* _Requirement_
Counting task for the entries below: give the number of lines that contain the word "left", with no other text.
[Start of Attachment]
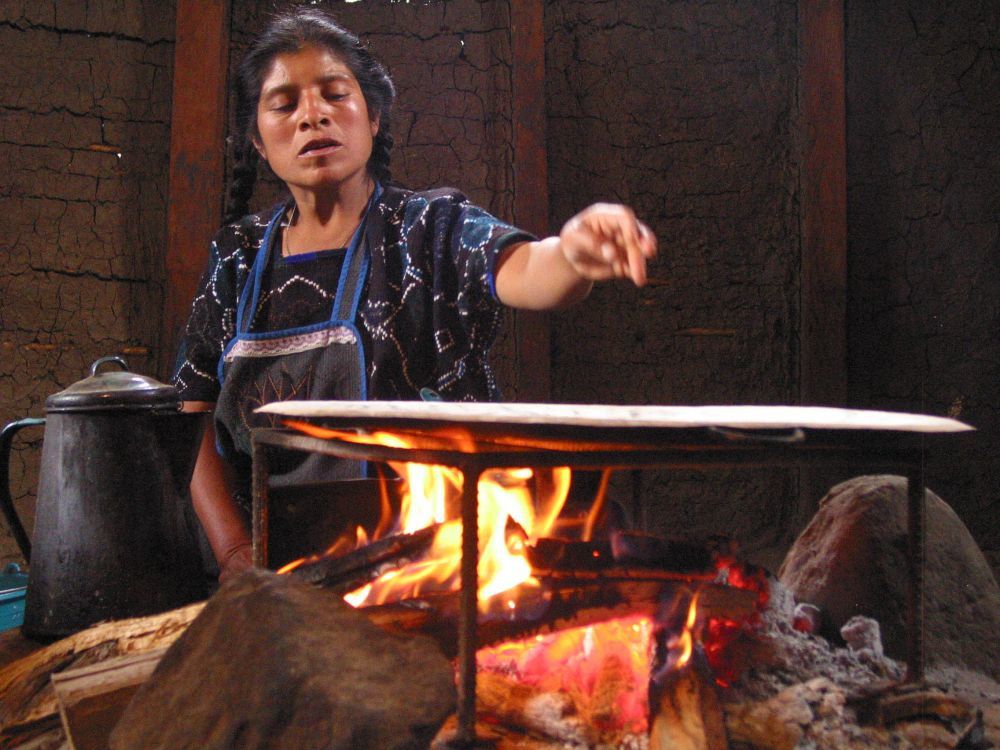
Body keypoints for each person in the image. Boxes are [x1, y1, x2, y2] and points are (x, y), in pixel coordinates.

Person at [172, 7, 657, 582]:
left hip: (436, 560)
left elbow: (528, 271)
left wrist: (573, 253)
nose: (313, 116)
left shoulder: (428, 228)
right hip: (279, 571)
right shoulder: (238, 256)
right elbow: (192, 415)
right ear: (257, 140)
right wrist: (233, 556)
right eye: (285, 104)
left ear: (373, 118)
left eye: (335, 95)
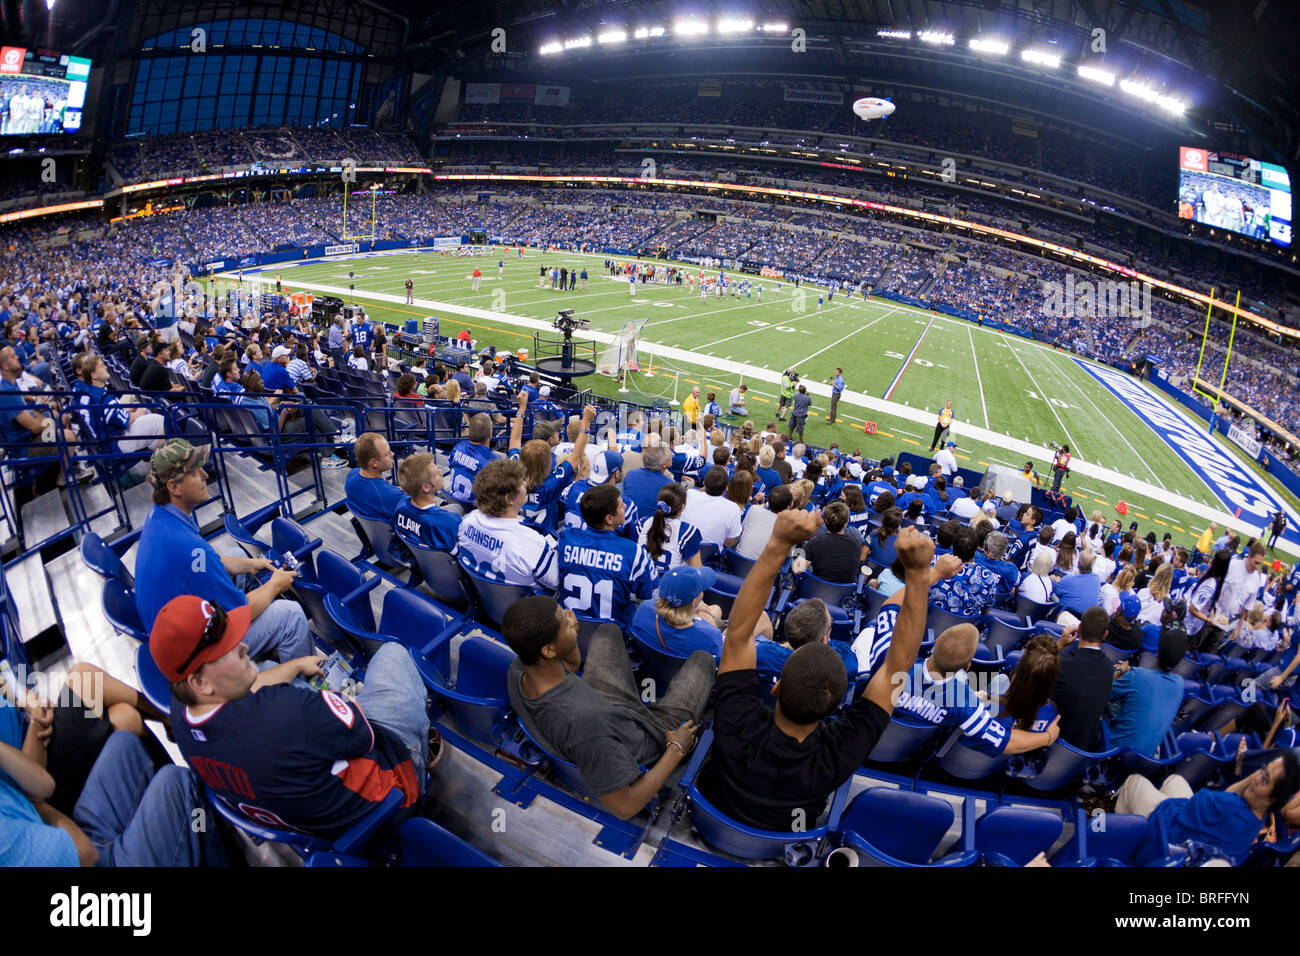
[End of Attachment]
* _Solved problem_
6